The proliferation of sexually transmitted diseases (STDs) might finally be coming to drastic decline via mass instruction to take antibiotics within 24 hours of having had unprotected sex according to a new study. As much of a milestone as this may be for the fight against STDs, though, increased use of antibiotics for any new purposes is highly controversial now that scientists are repeatedly warning the public about the global threat of high antibiotic resistance, which only threatens to get worse in the near future anyway. This comes just a month after the World Health Organization published guidelines for livestock industries, instructing them to desist antimicrobial use for both disease prevention and production enhancement of livestock.
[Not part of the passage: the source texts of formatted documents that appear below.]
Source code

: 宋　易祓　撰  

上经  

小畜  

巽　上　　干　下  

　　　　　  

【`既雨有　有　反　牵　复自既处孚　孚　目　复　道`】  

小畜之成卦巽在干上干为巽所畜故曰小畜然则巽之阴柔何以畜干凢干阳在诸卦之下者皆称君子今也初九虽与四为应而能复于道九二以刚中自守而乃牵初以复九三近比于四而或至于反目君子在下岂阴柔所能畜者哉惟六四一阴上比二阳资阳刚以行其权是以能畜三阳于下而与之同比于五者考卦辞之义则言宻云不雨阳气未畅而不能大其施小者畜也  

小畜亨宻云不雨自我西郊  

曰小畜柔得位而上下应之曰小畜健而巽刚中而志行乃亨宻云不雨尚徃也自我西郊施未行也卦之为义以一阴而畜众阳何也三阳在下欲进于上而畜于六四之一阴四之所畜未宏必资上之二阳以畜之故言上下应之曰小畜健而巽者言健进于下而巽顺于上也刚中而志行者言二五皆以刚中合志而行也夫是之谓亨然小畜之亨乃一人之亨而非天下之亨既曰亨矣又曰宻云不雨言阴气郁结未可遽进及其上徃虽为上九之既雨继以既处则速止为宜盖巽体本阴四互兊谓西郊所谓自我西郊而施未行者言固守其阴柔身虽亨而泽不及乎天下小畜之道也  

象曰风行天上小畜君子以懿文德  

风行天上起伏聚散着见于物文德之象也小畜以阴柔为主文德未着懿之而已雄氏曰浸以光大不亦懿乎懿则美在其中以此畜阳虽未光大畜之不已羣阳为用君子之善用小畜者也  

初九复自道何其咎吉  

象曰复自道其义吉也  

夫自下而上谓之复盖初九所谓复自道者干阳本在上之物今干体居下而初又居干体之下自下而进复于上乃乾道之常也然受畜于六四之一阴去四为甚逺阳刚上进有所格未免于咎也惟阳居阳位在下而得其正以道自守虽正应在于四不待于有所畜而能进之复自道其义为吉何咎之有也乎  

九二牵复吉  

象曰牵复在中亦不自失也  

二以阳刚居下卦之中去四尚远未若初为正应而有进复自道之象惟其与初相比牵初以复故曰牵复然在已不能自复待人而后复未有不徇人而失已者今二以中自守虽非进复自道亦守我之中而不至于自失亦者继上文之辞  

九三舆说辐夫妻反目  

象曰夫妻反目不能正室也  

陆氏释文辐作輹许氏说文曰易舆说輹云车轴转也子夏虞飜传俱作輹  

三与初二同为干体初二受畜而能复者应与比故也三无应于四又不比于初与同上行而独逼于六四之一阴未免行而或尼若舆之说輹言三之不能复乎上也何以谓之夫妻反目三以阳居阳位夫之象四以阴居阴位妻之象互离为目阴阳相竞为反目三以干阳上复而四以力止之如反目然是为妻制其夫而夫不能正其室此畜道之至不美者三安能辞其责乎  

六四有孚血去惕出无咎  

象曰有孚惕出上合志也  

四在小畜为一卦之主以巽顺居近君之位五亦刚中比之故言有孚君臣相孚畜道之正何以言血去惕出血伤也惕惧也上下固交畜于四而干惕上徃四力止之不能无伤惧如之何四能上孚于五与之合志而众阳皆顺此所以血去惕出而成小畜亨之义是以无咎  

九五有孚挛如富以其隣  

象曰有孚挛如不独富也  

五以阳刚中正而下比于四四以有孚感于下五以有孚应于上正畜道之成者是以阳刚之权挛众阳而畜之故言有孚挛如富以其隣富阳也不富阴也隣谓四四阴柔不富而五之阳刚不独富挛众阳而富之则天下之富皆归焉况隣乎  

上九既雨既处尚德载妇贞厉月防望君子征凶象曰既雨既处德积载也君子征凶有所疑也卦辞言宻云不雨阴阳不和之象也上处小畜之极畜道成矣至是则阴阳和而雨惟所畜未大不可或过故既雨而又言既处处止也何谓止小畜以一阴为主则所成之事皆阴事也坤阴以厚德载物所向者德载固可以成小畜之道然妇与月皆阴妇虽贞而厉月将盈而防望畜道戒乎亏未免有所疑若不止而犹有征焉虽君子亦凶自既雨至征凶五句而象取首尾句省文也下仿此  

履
The strategy sounds simple enough. If you have unprotected sex, which could be for any of several reasons (i.e. whether by mistake or deliberately), the new study advises you to take antibiotics within 24 hours. Its results came from testing this strategy on a sizable number of men who had frequent, unprotected sex with male sex partners. "My message with that study would be that we need to do more research to prevent [sexually transmitted infections]—because that's a concern," says Dr. Jean-Michel Molina, St. Louis Hospital's head of infectious diseases in Paris and lead author on the published paper. "And this strategy […] could potentially be used."

Molina insists that he isn't in favor of long-term antibiotics use to stave off STIs; rather, he advocates using this method as a stopgap solution in tandem with other control approaches. For instance, he also recommends more frequent STI testing in the first place, particularly among high-risk populations like that of homosexual men. "I don't want this strategy to be used widely in any person, clearly," Molina clarifies. "But if you can select a group with a high incidence rate of syphilis or chlamydia, and you want to try to reduce the rate of syphilis quite quickly in this group of people, you may think that this strategy could be used for a couple of months."

Syphilis, mind you, has been especially observed for its uptick in recent years. In 2015 and 2016, the infection averaged 8.7 cases per 100,000 people, which is a higher rate than has been seen since 1993 according to the U.S. Centers for Disease Control and Prevention. That indicates that prevention as of late has been waning in its efficacy, and the infection incidence has gone up in every age group for both men and women over age 15 across all ethnicities according to the same report from the CDC. The French study was published in Lancet Infectious Diseases and funded by American medical research funding giant, The Bill and Melinda Gates Foundation.

Global health authorities, though, are presently discouraging any and all use of antimicrobials in food-producing animals who aren't infected with anything specifically because authorities recognize that human beings need to cut back on antibiotic use in every area possible. The WHO proposes that antimicrobial administration for livestock be reduced across the board, and the organization is being particularly insistent with regard to drugs for that serve as staples in human medicine; all of which is detailed in a 90-page document.

Dr. Marc Sprenger directs the WHO antimicrobial resistance secretariat, and he said in a recent press conference that untreatable infections are manifesting as a result of antimicrobial resistance and thereby posing a significant threat to public health worldwide. He added that misuse and overuse of antimicrobials in both animals and humans have proven to be major contributors to increased resistance. The WHO's director of food safety and zoonoses, Dr. Kazuaki Miyagishima, has publicly stated that antimicrobial resistance is also increasing as a result of routine or prolonged antimicrobial use in general, adding that reduction of that overuse in animal production is paramount for safeguarding public health.

Miyagishima claimed antimicrobials shouldn't be involved in livestock production or be used for preventive measures anymore. The only exceptions he made were for veterinarian-supervised prevention methods. Chavonda Jacobs Young, Ph.D., chief researcher at the U.S. Department of Agriculture, announced in contradiction, however, that the WHO guidelines lack support from "sound science." She said they conflate growth promotion and disease prevention, which would mean the guidelines are based on "low quality evidence."

The guidelines read, nevertheless, "It is not practical, and in some cases not ethical, to conduct randomized clinical trials to investigate the impact of restricting antimicrobial use in food-producing animals on the prevalence of antimicrobial resistance." Opposing pundits classify these guidelines as a "strong recommendation [based on] low-quality evidence." Even if this is the case, it remains a common viewpoint among experts that there are no areas where antibiotic use should be increased.

A new study in Cambodia, in fact, suggests that antibiotic resistance in the country is already dangerously high. Published by the Pasteur Institute, the study shows shockingly high and steadily increasing levels of antibiotic resistance kingdom-wide and attributes this to overprescribing medication. "In Cambodia, the misuse of antibiotics is a known phenomenon, but there is little data on microbial resistance," according to the press release that accompanied publication of the study. This is in a country wherein Amoxicillin resistance jumped from 50 to 70 percent between 2010 and 2014 according to Eng Lengsea who was head of the microbiology lab at Phnom Penh's Calmette Hospital in 2015—compared to 18 percent resistance in the U.S.